The UK’s approach to coping with the coronavirus pandemic has been in stark contrast to other countries. The whole of Italy has been in lockdown since Tuesday, while Poland is set to close its borders for two weeks.

On Saturday the French government ordered the closure of all non-essential public locations from midnight (23:00 GMT Saturday).

And Spain is poised to declare a 15-day national lockdown on Monday to battle the virus,

The letter was sent after another 10 people died in the UK of the virus bringing the death count to 21.

In the open letter the group of scientists argue that stronger “social distancing measures” would “dramatically” slow the rate of growth of the disease in the UK, and would spare “thousands of lives”.

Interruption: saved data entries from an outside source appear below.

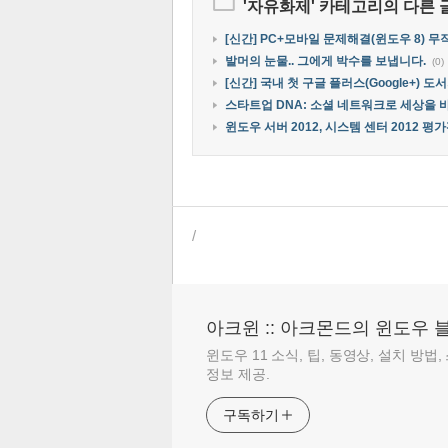
'
자유화제
' 카테고리의 다른 
[신간] PC+모바일 문제해결(윈도우 8) 
발머의 눈물.. 그에게 박수를 보냅니다.
(0)
[신간] 국내 첫 구글 플러스(Google+)
스타트업 DNA: 소셜 네트워크로 세상을 
윈도우 서버 2012, 시스템 센터 2012 
/
아크윈 :: 아크몬드의 윈도우 
윈도우 11 소식, 팁, 동영상, 설치 방법
정보 제공.
구독하기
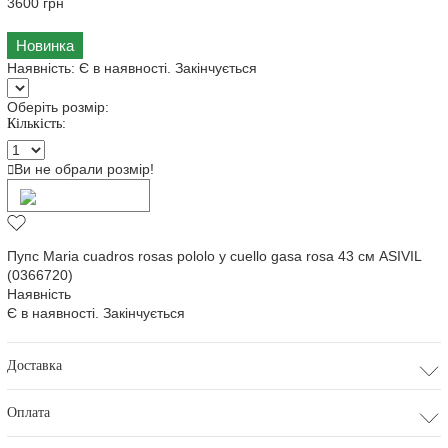
3600 грн
Новинка
Наявність:
Є в наявності. Закінчується
Оберіть розмір:
Кількість:
Ви не обрали розмір!
Додати в кошик
Пупс Maria cuadros rosas pololo y cuello gasa rosa 43 см ASIVIL
(0366720)
Наявність
Є в наявності. Закінчується
Доставка
Оплата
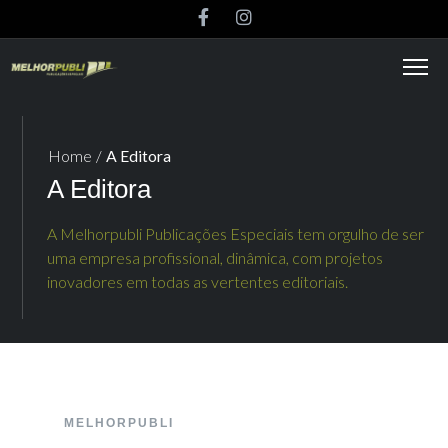
Home
/
A Editora
A Editora
A Melhorpubli Publicações Especiais tem orgulho de ser
uma empresa profissional, dinâmica, com projetos
inovadores em todas as vertentes editoriais.
MELHORPUBLI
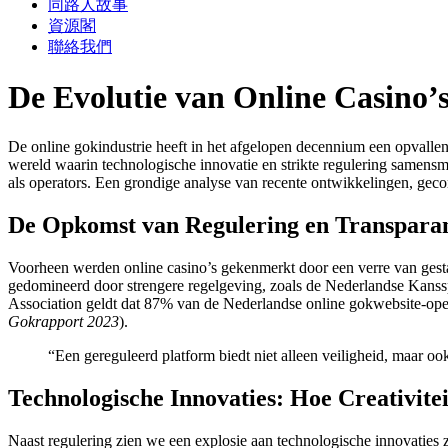
同路人故事
資源閣
聯絡我們
De Evolutie van Online Casino
De online gokindustrie heeft in het afgelopen decennium een opvalle
wereld waarin technologische innovatie en strikte regulering samensme
als operators. Een grondige analyse van recente ontwikkelingen, geco
De Opkomst van Regulering en Transparant
Voorheen werden online casino’s gekenmerkt door een verre van ges
gedomineerd door strengere regelgeving, zoals de Nederlandse Kansspe
Association
geldt dat 87% van de Nederlandse online gokwebsite-opera
Gokrapport 2023
).
“Een gereguleerd platform biedt niet alleen veiligheid, maar oo
Technologische Innovaties: Hoe Creativite
Naast regulering zien we een explosie aan technologische innovaties z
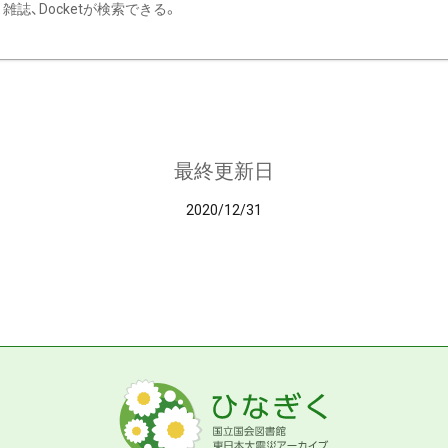
雑誌、Docketが検索できる。
最終更新日
2020/12/31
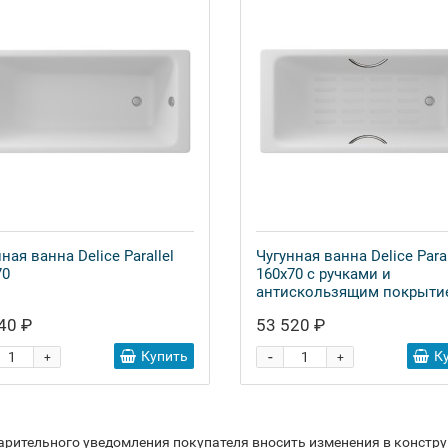
ная ванна Delice Parallel
Чугунная ванна Delice Paral
70
160x70 с ручками и
антискользящим покрыти
40 ₽
53 520 ₽
-
Купить
К
+
+
варительного уведомления покупателя вносить изменения в констр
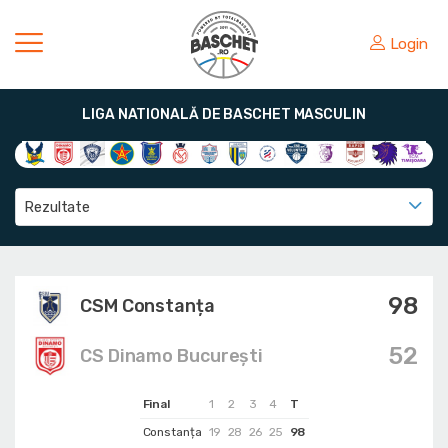
Login
LIGA NATIONALĂ DE BASCHET MASCULIN
Rezultate
98
CSM Constanța
52
CS Dinamo Bucureşti
Final
1
2
3
4
T
Constanța
19
28
26
25
98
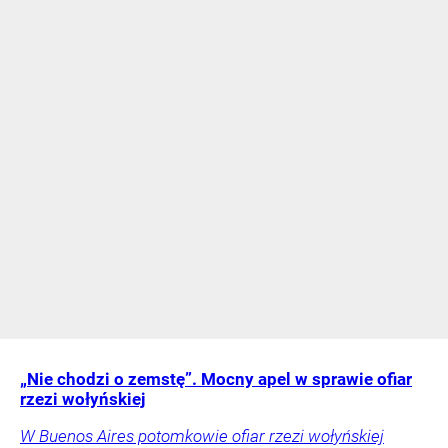
„Nie chodzi o zemstę”. Mocny apel w sprawie ofiar
rzezi wołyńskiej
W Buenos Aires potomkowie ofiar rzezi wołyńskiej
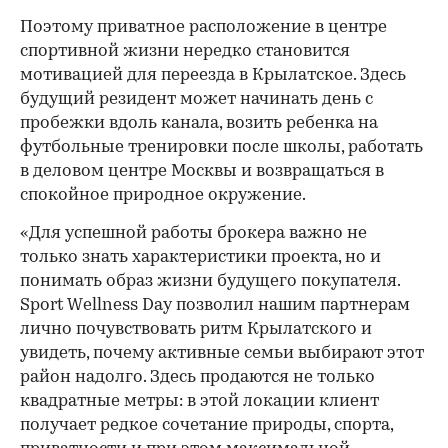
Поэтому приватное расположение в центре
спортивной жизни нередко становится
мотивацией для переезда в Крылатское. Здесь
будущий резидент может начинать день с
пробежки вдоль канала, возить ребенка на
футбольные тренировки после школы, работать
в деловом центре Москвы и возвращаться в
спокойное природное окружение.
«Для успешной работы брокера важно не
только знать характеристики проекта, но и
понимать образ жизни будущего покупателя.
Sport Wellness Day позволил нашим партнерам
лично почувствовать ритм Крылатского и
увидеть, почему активные семьи выбирают этот
район надолго. Здесь продаются не только
квадратные метры: в этой локации клиент
получает редкое сочетание природы, спорта,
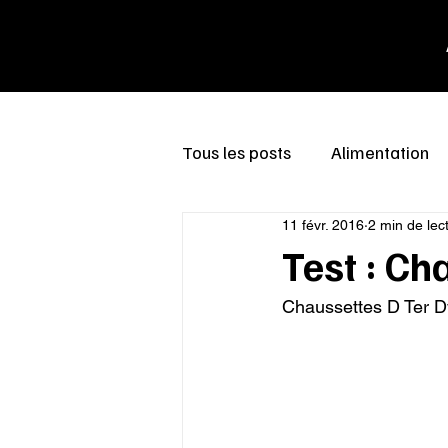
Tous les posts
Alimentation
11 févr. 2016
2 min de lec
Test : Ch
Chaussettes D Ter 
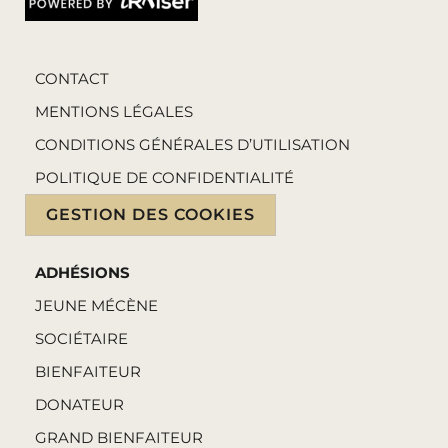
CONTACT
MENTIONS LÉGALES
CONDITIONS GÉNÉRALES D’UTILISATION
POLITIQUE DE CONFIDENTIALITÉ
GESTION DES COOKIES
ADHÉSIONS
JEUNE MÉCÈNE
SOCIÉTAIRE
BIENFAITEUR
DONATEUR
GRAND BIENFAITEUR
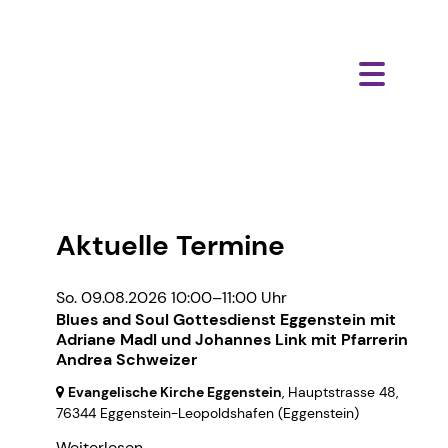
Aktuelle Termine
So. 09.08.2026 10:00–11:00 Uhr
Blues and Soul Gottesdienst Eggenstein mit
Adriane Madl und Johannes Link mit Pfarrerin
Andrea Schweizer
Evangelische Kirche Eggenstein
, Hauptstrasse 48,
76344 Eggenstein-Leopoldshafen
(Eggenstein)
Weiterlesen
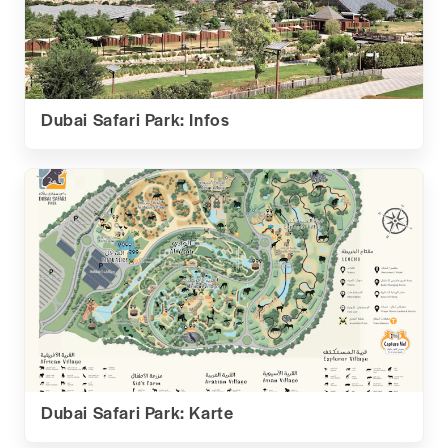
Dubai Safari Park: Infos
Dubai Safari Park: Karte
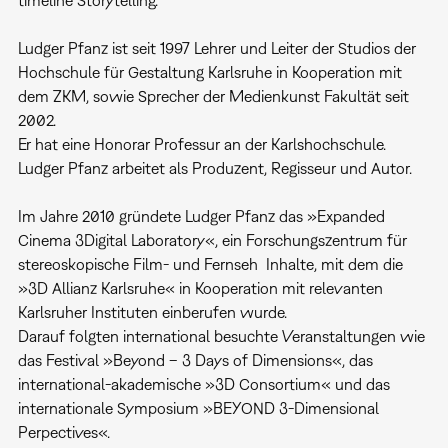
timeline Storytelling.
Ludger Pfanz ist seit 1997 Lehrer und Leiter der Studios der
Hochschule für Gestaltung Karlsruhe in Kooperation mit
dem ZKM, sowie Sprecher der Medienkunst Fakultät seit
2002.
Er hat eine Honorar Professur an der Karlshochschule.
Ludger Pfanz arbeitet als Produzent, Regisseur und Autor.
Im Jahre 2010 gründete Ludger Pfanz das »Expanded
Cinema 3Digital Laboratory«, ein Forschungszentrum für
stereoskopische Film- und Fernseh Inhalte, mit dem die
»3D Allianz Karlsruhe« in Kooperation mit relevanten
Karlsruher Instituten einberufen wurde.
Darauf folgten international besuchte Veranstaltungen wie
das Festival »Beyond – 3 Days of Dimensions«, das
international-akademische »3D Consortium« und das
internationale Symposium »BEYOND 3-Dimensional
Perpectives«.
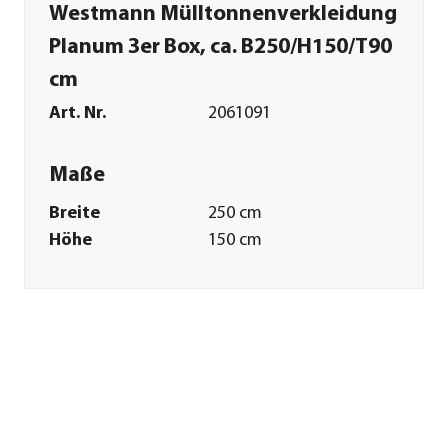
Westmann Mülltonnenverkleidung
Planum 3er Box, ca. B250/H150/T90
cm
Art. Nr.
2061091
Maße
Breite
250 cm
Höhe
150 cm
Tiefe
90 cm
Gewicht
53 kg
Grundfläche
1,92 m²
Merkmale
Farbe
Anthrazit
Materialien
Stahl
Oberfläche
Pulver-Beschichtung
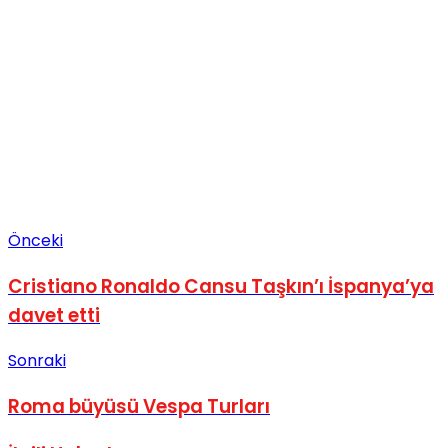
Önceki
Cristiano Ronaldo Cansu Taşkın’ı İspanya’ya
davet etti
Sonraki
Roma büyüsü Vespa Turları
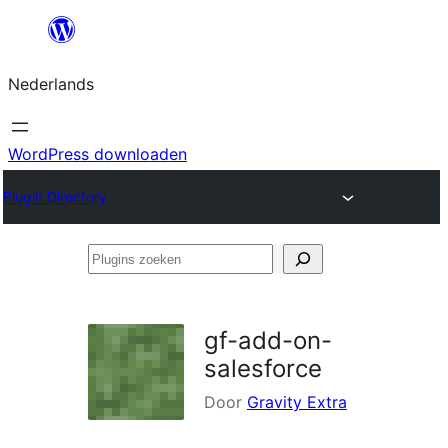
Ga
naar
Nederlands
de
inhoud
WordPress downloaden
Plugin Directory
Plugins
zoeken
gf-add-on-
salesforce
Door
Gravity Extra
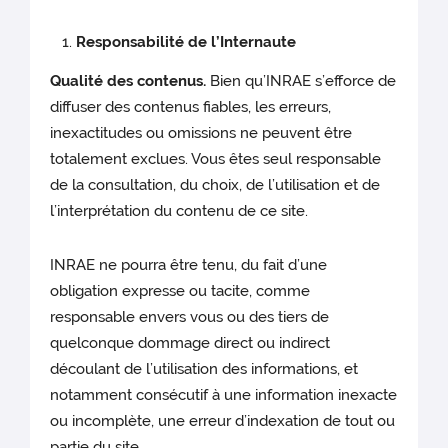
Responsabilité de l’Internaute
Qualité des contenus.
Bien qu’INRAE s’efforce de
diffuser des contenus fiables, les erreurs,
inexactitudes ou omissions ne peuvent être
totalement exclues. Vous êtes seul responsable
de la consultation, du choix, de l’utilisation et de
l’interprétation du contenu de ce site.
INRAE ne pourra être tenu, du fait d’une
obligation expresse ou tacite, comme
responsable envers vous ou des tiers de
quelconque dommage direct ou indirect
découlant de l’utilisation des informations, et
notamment consécutif à une information inexacte
ou incomplète, une erreur d’indexation de tout ou
partie du site.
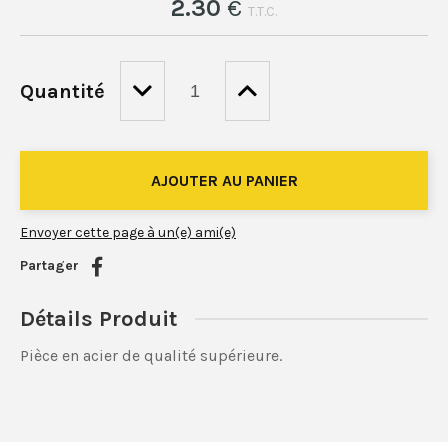
2
.30
€
T.T.C.
Quantité
Envoyer cette page à un(e) ami(e)
Partager
Détails Produit
Pièce en acier de qualité supérieure.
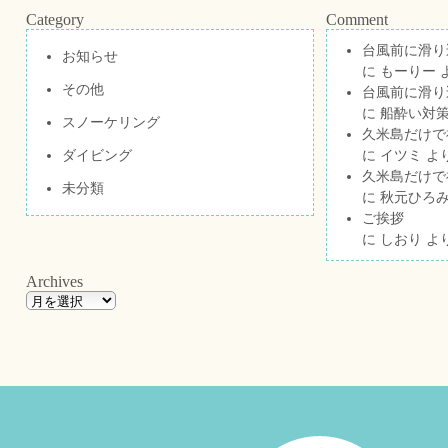
Category
Comment
台風前に滑り
お知らせ
に
もーりー
その他
台風前に滑り
に
船酔い対策
スノーケリング
久米島だけで祝
ダイビング
に
イツミ
よ
久米島だけで祝
未分類
に
秋元ひろ
ご挨拶
に
しおり
よ
Archives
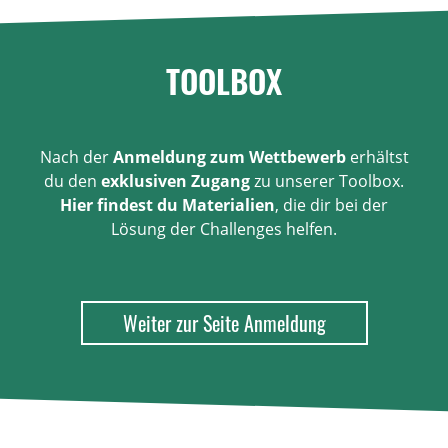
TOOLBOX
Nach der
Anmeldung zum Wettbewerb
erhältst
du den
exklusiven Zugang
zu unserer Toolbox.
Hier findest du Materialien
, die dir bei der
Lösung der Challenges helfen.
Weiter zur Seite Anmeldung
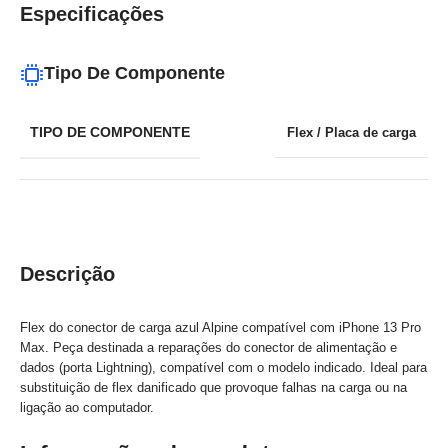
Especificações
Tipo De Componente
TIPO DE COMPONENTE
Flex / Placa de carga
Descrição
Flex do conector de carga azul Alpine compatível com iPhone 13 Pro
Max. Peça destinada a reparações do conector de alimentação e
dados (porta Lightning), compatível com o modelo indicado. Ideal para
substituição de flex danificado que provoque falhas na carga ou na
ligação ao computador.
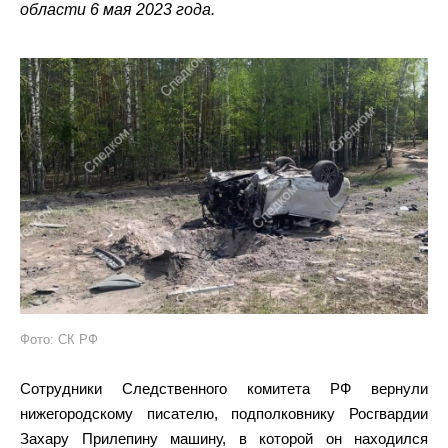
области 6 мая 2023 года.
Фото: СК РФ
Сотрудники Следственного комитета РФ вернули
нижегородскому писателю, подполковнику Росгвардии
Захару Прилепину машину, в которой он находился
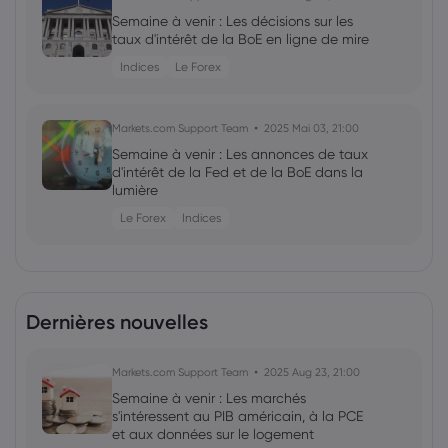
Semaine à venir : Les décisions sur les
taux d'intérêt de la BoE en ligne de mire
Indices
Le Forex
Markets.com Support Team
2025 Mai 03, 21:00
Semaine à venir : Les annonces de taux
d'intérêt de la Fed et de la BoE dans la
lumière
Le Forex
Indices
Dernières nouvelles
Markets.com Support Team
2025 Aug 23, 21:00
Semaine à venir : Les marchés
s'intéressent au PIB américain, à la PCE
et aux données sur le logement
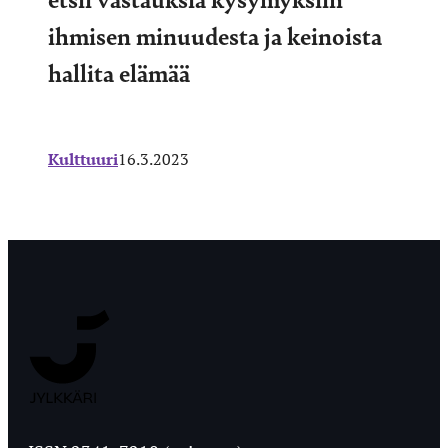
ihmisen minuudesta ja keinoista
hallita elämää
Kulttuuri
16.3.2023
Jyväskylän
Ylioppilaslehti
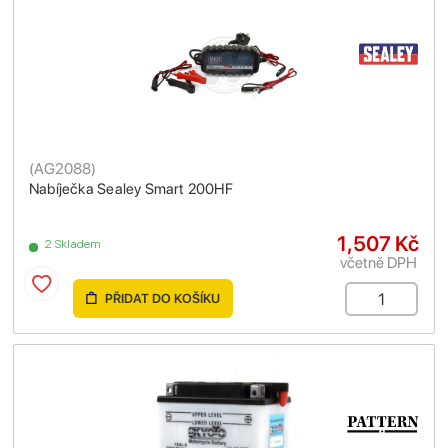
(
AG2088
)
Nabíječka Sealey Smart 200HF
1,507 Kč
2 Skladem
včetně DPH
PŘIDAT DO KOŠÍKU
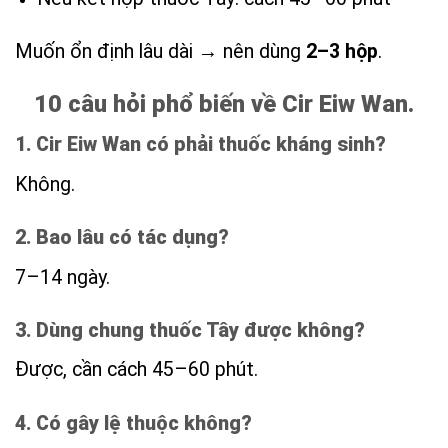
Muốn ổn định lâu dài → nên dùng
2–3 hộp
.
10 câu hỏi phổ biến về Cir Eiw Wan.
1. Cir Eiw Wan có phải thuốc kháng sinh?
Không.
2. Bao lâu có tác dụng?
7–14 ngày.
3. Dùng chung thuốc Tây được không?
Được, cần cách 45–60 phút.
4. Có gây lệ thuộc không?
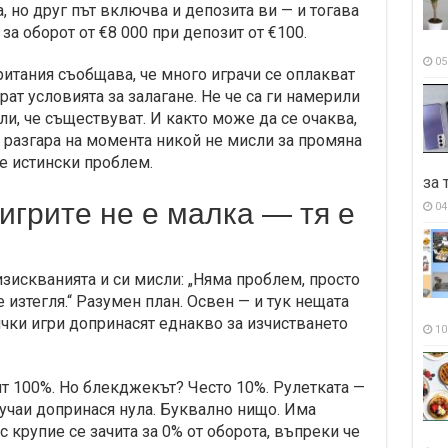
а, но друг път включва и депозита ви — и тогава
за оборот от €8 000 при депозит от €100.
05
ритания съобщава, че много играчи се оплакват
рат условията за залагане. Не че са ги намерили
ли, че съществуват. И както може да се очаква,
В разгара на момента никой не мисли за промяна
не истински проблем.
за 
игрите не е малка — тя е
04
изискванията и си мисли: „Няма проблем, просто
 изтегля.“ Разумен план. Освен — и тук нещата
ички игри допринасят еднакво за изчистването
10
т 100%. Но блекджекът? Често 10%. Рулетката —
лучаи допринася нула. Буквално нищо. Има
с крупие се зачита за 0% от оборота, въпреки че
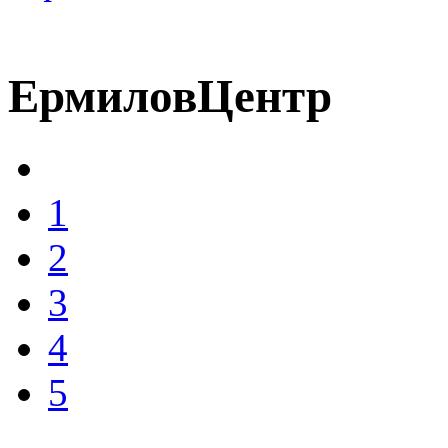
ЕрмиловЦентр
1
2
3
4
5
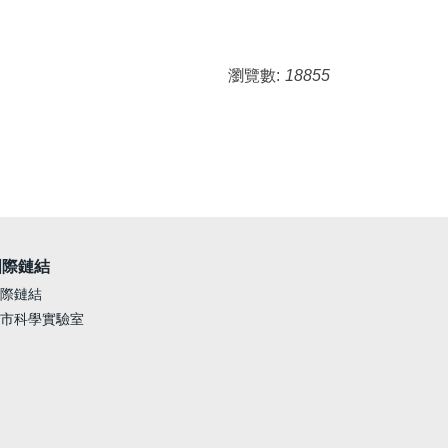
瀏覽數:
18855
國際鏈結
際鏈結
市科學實驗室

The group said the current measures are “insufficient” and “additional and more restrictive measures should be taken immediately”, as is happening in other countries.

In a seperate letter to Downing Street, more than 200 behavioural scientists have questioned the government’s argument that starting tougher measures too soon would lead to people not sticking to them just at the point that the epidemic is at its height.

“While we fully support an evidence-based approach to policy that draws on behavioural science, we are not convinced that enough is known about ‘behavioural fatigue’ or to what extent these insights apply to the current exceptional circumstances,” the letter said.

“Such evidence is necessary if we are to base a high-risk public health strategy on it.”

“In fact, it seems likely that even those essential behaviour changes that are presently required (e.g., handwashing) will receive far greater uptake the more urgent the situation is perceived to be. Carrying on as normal for as long as possible undercuts that urgency,” it added.

The scientists said “radical behaviour change” could have a “much better” effect and could “save very large numbers of lives”.

“Experience in China and South Korea is sufficiently encouraging to suggest that this possibility should at least be attempted,” it added.

The second letter called on the government to reconsider its stance on “behavioural fatigue” and to share the evidence on which it based this stance.